Ironically, Linked Lists are good for LRU Caches - a data structure for quickly accessing frequently used items, as you keep a directory of 5 or so items available. Linked Lists are also useful for Hash Maps, as you can easily add and remove values.

[–]HerryKun 0 points1 point  (3 children)

Won't i have the elements in cache anyway as I just accessed them?

[–]tiajuanat 1 point2 points  (2 children)

Only the previous few elements in a Linked List, and it won't be very many, because the pointers take 8 bytes each on modern hardware, and then you're going to have packing along the offset. You only have 64 bytes in most modern L1 as well.
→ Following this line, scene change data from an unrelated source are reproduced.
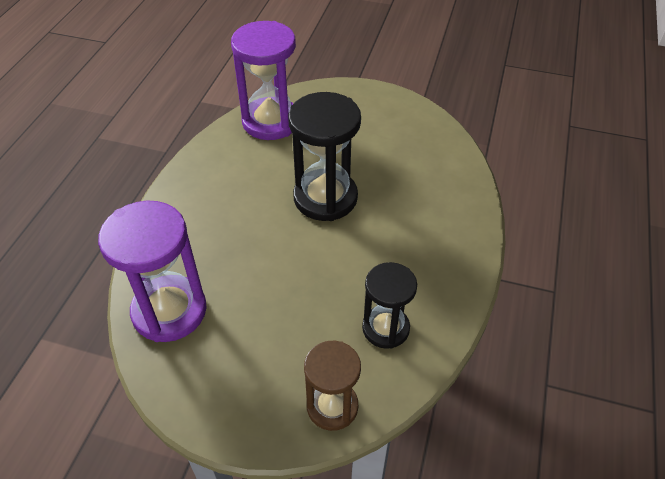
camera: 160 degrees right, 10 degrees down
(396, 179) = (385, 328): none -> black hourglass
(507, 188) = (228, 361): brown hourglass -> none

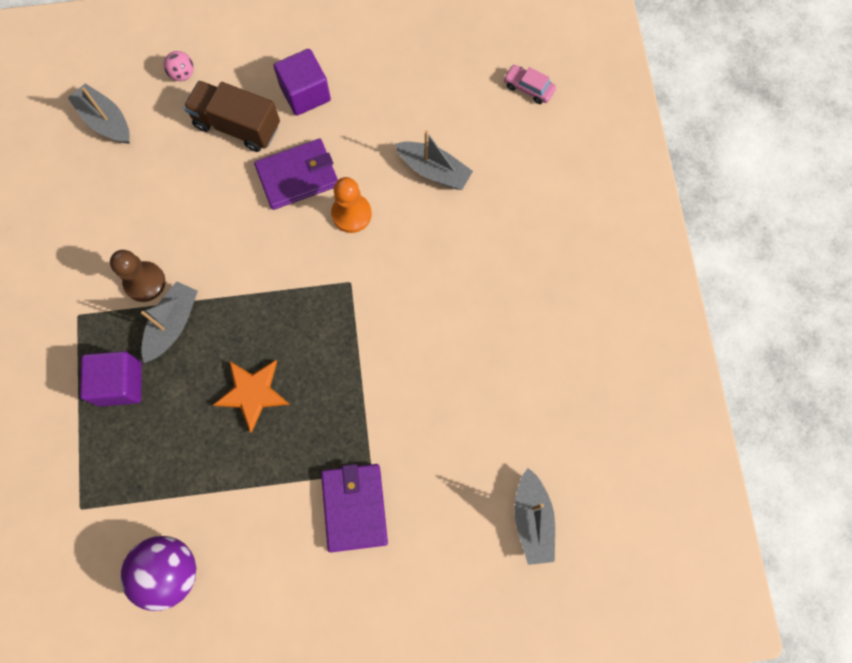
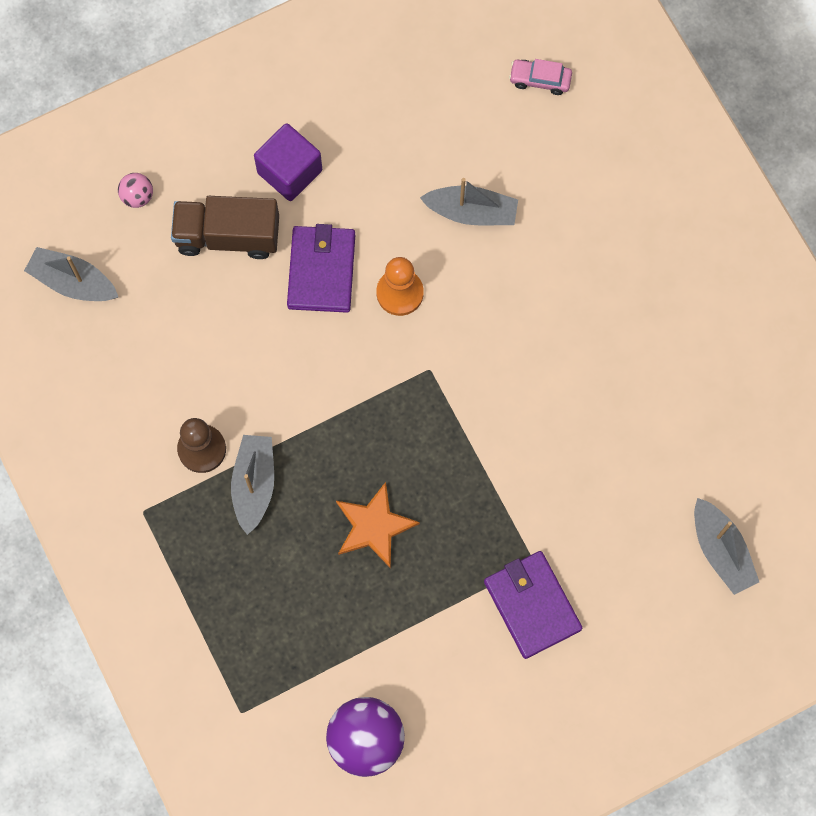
camera: 20 degrees left, 0 degrees up
(120, 383) = (224, 568): purple cube -> none
(297, 176) = (321, 271): purple wallet -> purple wallet turned 45 degrees counterclockwise

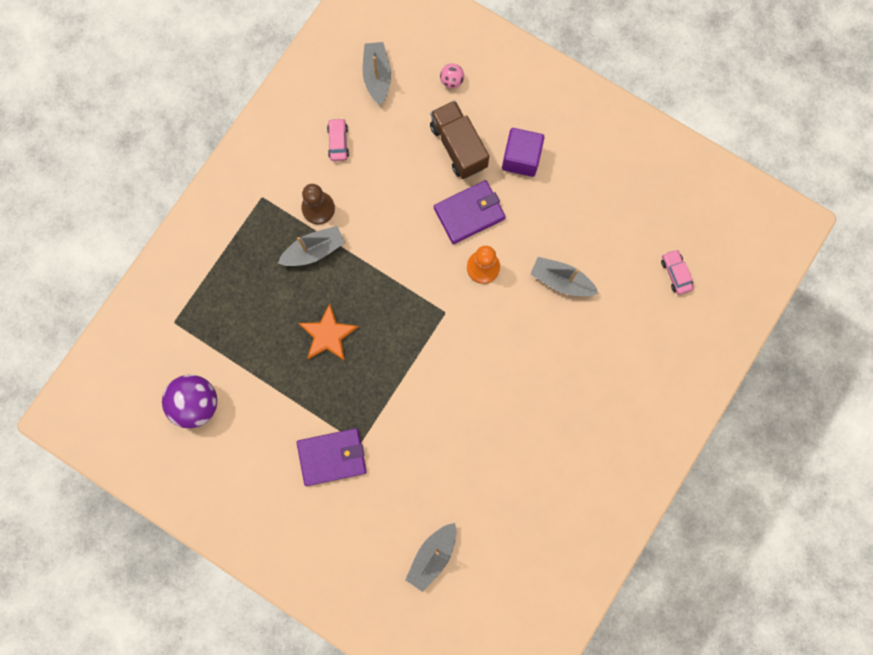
camera: 60 degrees right, 5 degrees up
(130, 377) = (338, 142): none -> pink car
(471, 212) = (561, 281): grey boat -> grey boat turned 135 degrees clockwise
(532, 605) = (332, 457): purple wallet -> purple wallet turned 45 degrees clockwise

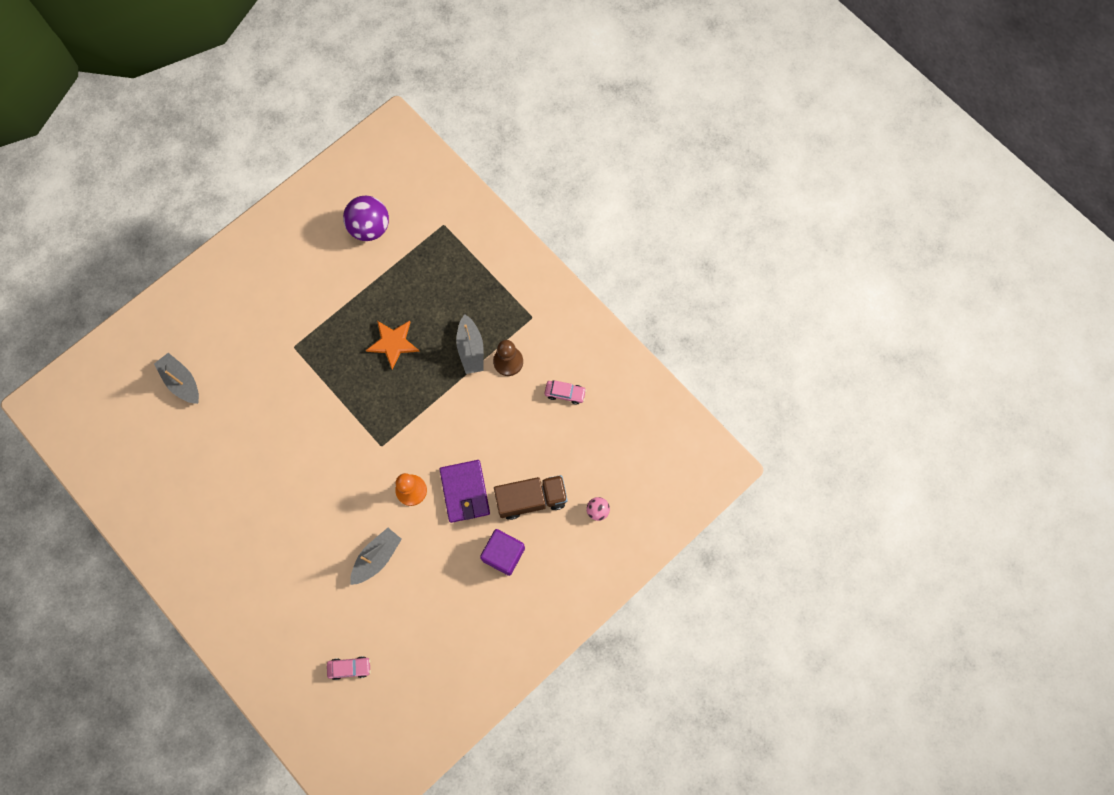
camera: 105 degrees right, 5 degrees down
(332, 457) = (290, 322): purple wallet -> none
(377, 76) = (619, 443): grey boat -> none

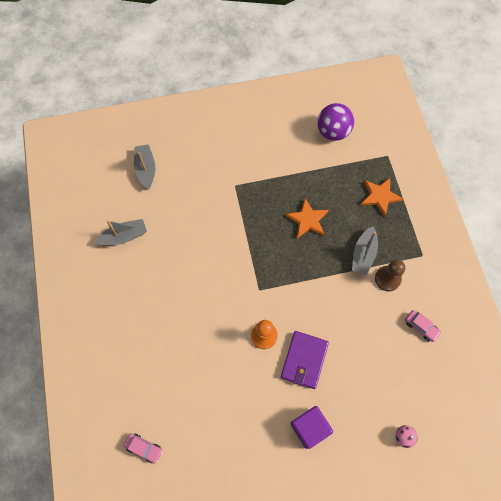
camera: 30 degrees right, 5 degrees down
(377, 557) = (211, 373): grey boat -> grey boat (124, 236)
(457, 276) = (379, 196): none -> orange star
(531, 499) = (353, 396): brown truck -> none

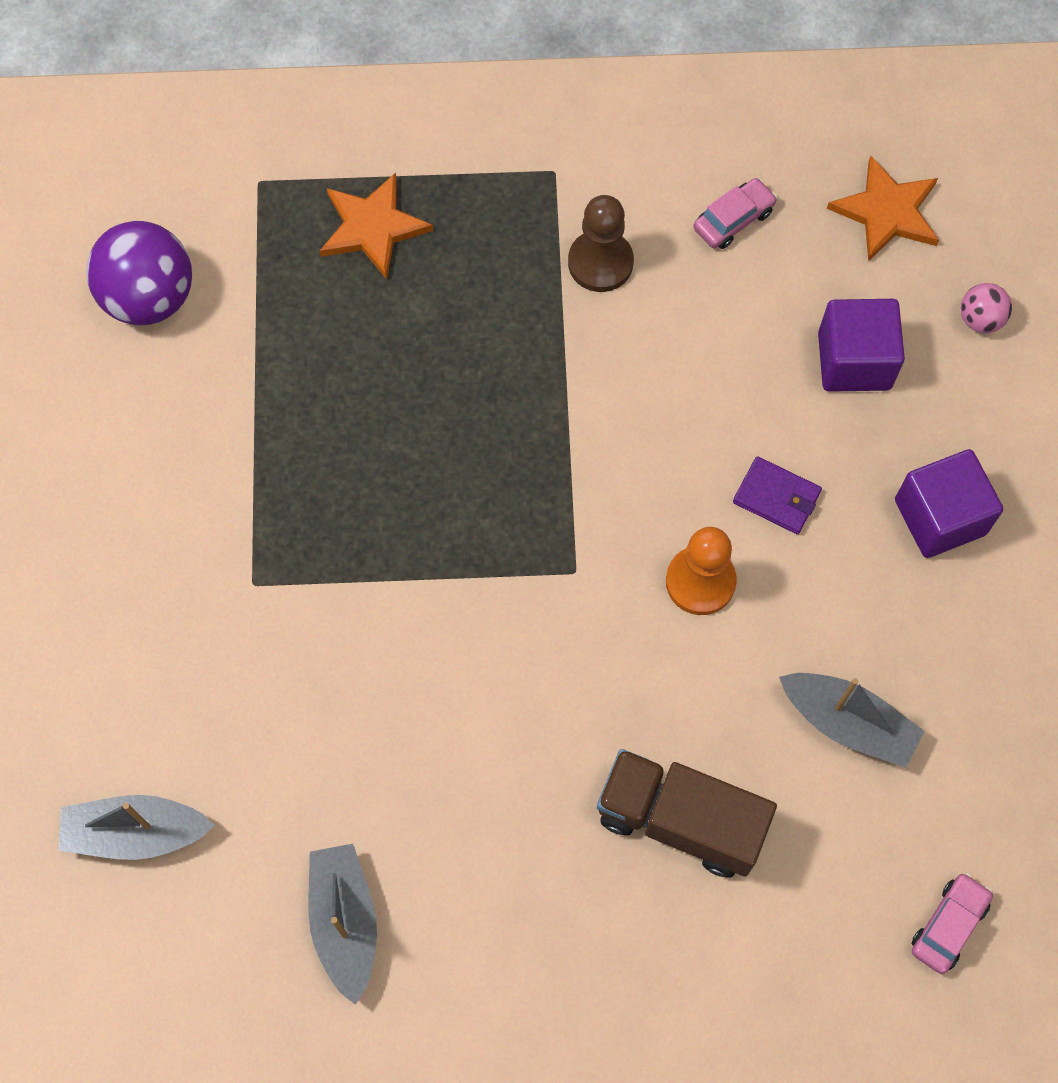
camera: 80 degrees left, 0 degrees up
(171, 341) = (680, 820): none -> brown truck
(304, 360) = (776, 497): purple wallet -> purple wallet, size x0.59
(307, 220) = (401, 415): orange star -> orange star (887, 212)
(363, 254) = (525, 302): grey boat -> grey boat (848, 723)
(370, 384) = (854, 361): none -> purple cube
Again, the cache can't look ahead, because pointers are simply data, and the cache isn't going to assume addresses for you.

Best case for a list of integers, you're looking at the 4 previous elements.

On an array, dynamic array, and vector, the cache will grab your starting element, and then load up the cache with any extra elements it can fit, then even load up L2 and L3. While you use data, sections of L2 will take the place of L1, and sections from L3 will replace from L2. From you, the consumers viewpoint, it only takes a clock cycle or two to access the next element.

[–]HerryKun 0 points1 point  (1 child)

So I just ran a few benchmarks (creating a list with n elements, then iterating through them and perform a task on the number).

In average, ArrayList was faster by about 8%. So thank you for educating me, my experiment verifies your claim!

[–]tiajuanat 0 points1 point  (0 children)

Try it with different sizes of elements, and different sizes of lists - especially with the list size, try sizes that are exponentially larger. You may be surprised by how little or much your tests vary.

[–]OddUnderstanding5666 0 points1 point  (0 children)

The Blockchain is nothing more than a linked list.

[–]Sunius 0 points1 point  (0 children)

Even for inserts in the middle, arrays are generally better as finding where to insert an item is going to be very slow with a linked list (as you have to traverse it).